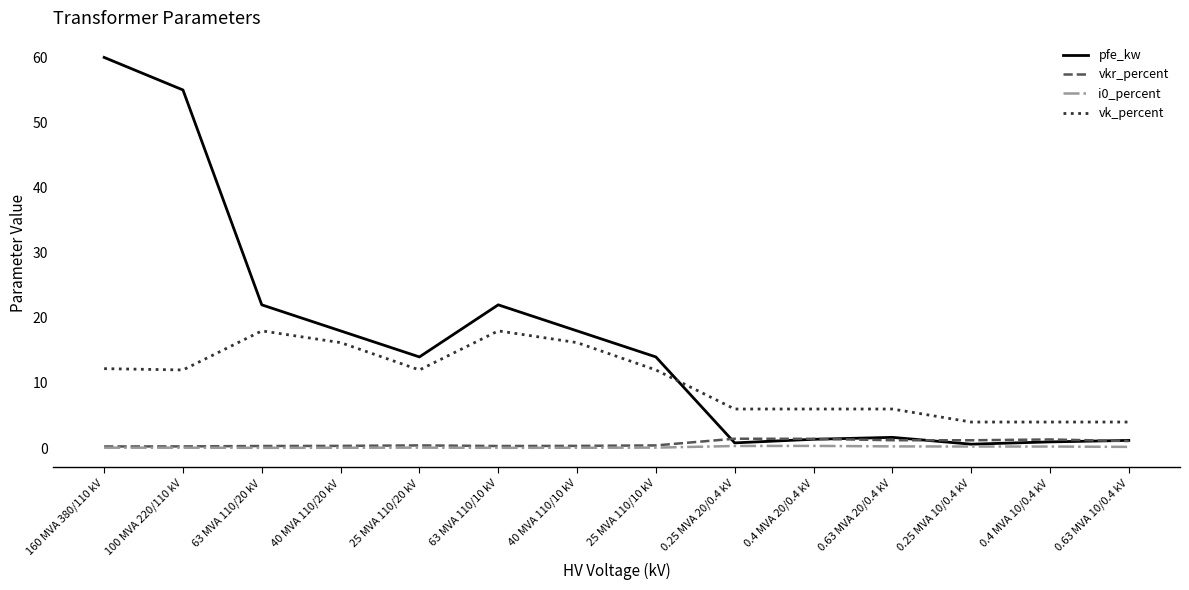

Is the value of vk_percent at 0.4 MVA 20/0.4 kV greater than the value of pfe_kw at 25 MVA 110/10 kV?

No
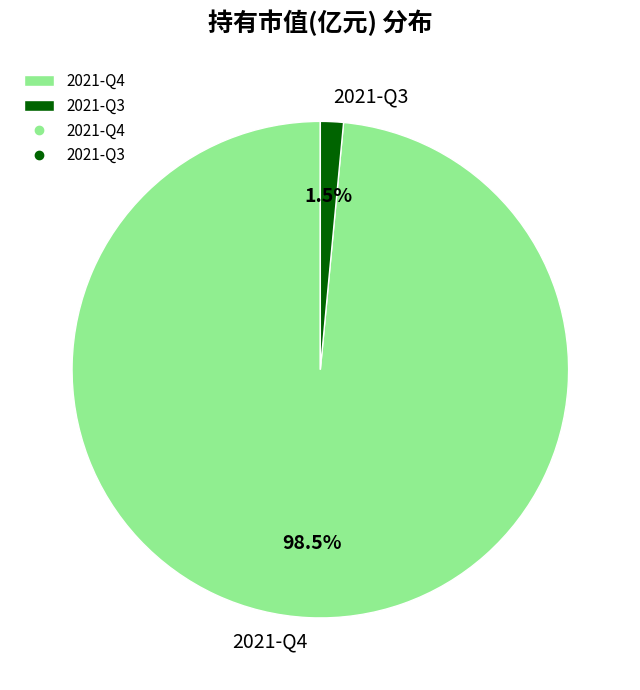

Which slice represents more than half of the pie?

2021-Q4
§ §
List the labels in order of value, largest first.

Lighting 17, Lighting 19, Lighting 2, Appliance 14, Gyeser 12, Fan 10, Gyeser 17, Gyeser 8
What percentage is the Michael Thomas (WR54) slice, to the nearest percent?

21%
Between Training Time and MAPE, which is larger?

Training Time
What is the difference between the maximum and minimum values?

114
§ §
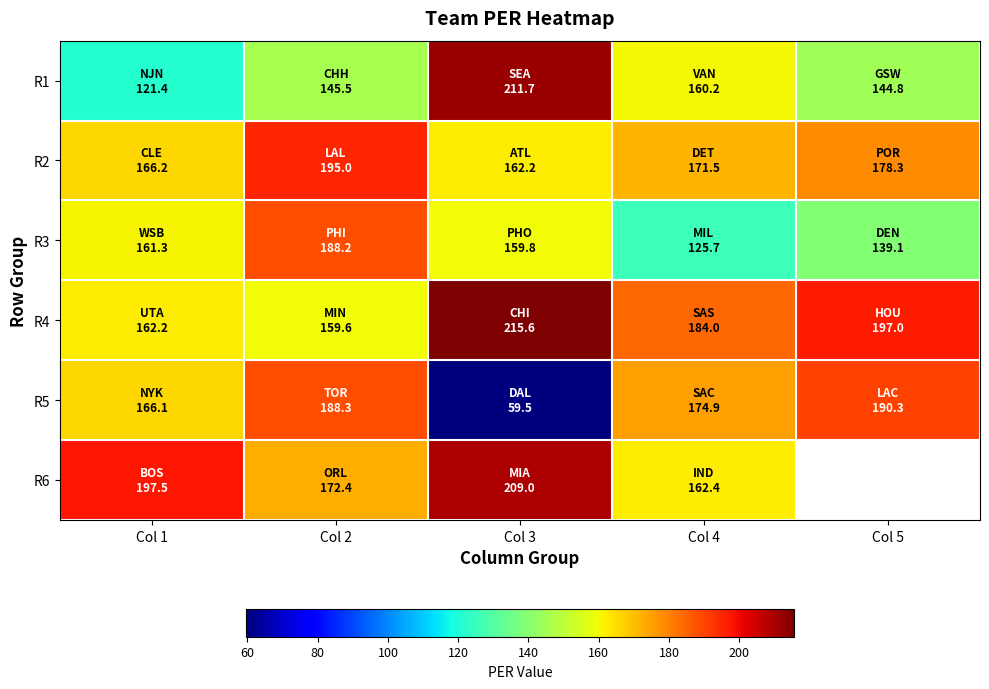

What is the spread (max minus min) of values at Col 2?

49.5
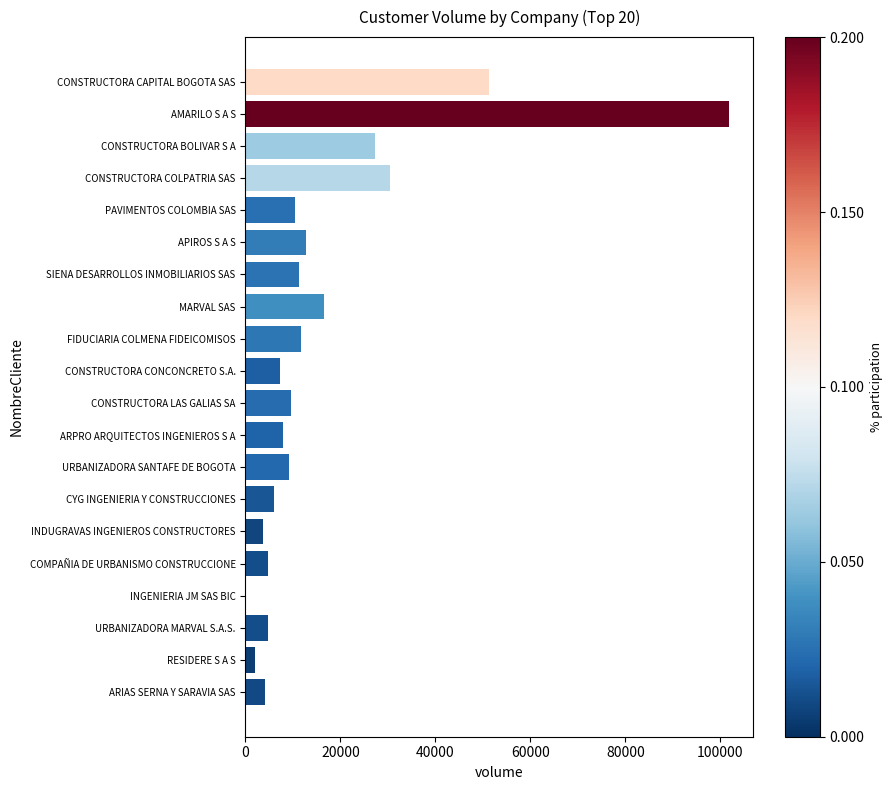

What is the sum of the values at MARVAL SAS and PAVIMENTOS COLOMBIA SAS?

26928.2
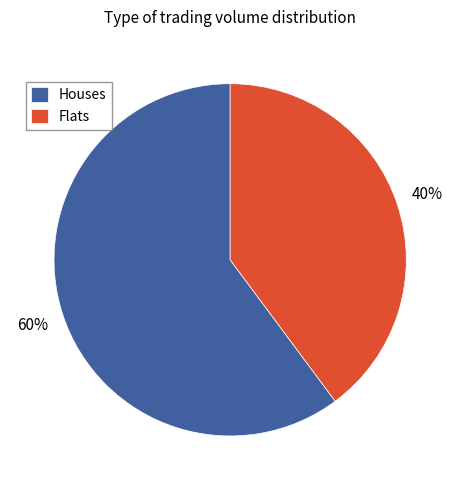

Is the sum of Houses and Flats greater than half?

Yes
§ §
Reproduce verbatim the lines of the listing from the line containing "Lighting 17, Lighting" through the line containing "What is the difference", both included.

Lighting 17, Lighting 19, Lighting 2, Appliance 14, Gyeser 12, Fan 10, Gyeser 17, Gyeser 8
What percentage is the Michael Thomas (WR54) slice, to the nearest percent?

21%
Between Training Time and MAPE, which is larger?

Training Time
What is the difference between the maximum and minimum values?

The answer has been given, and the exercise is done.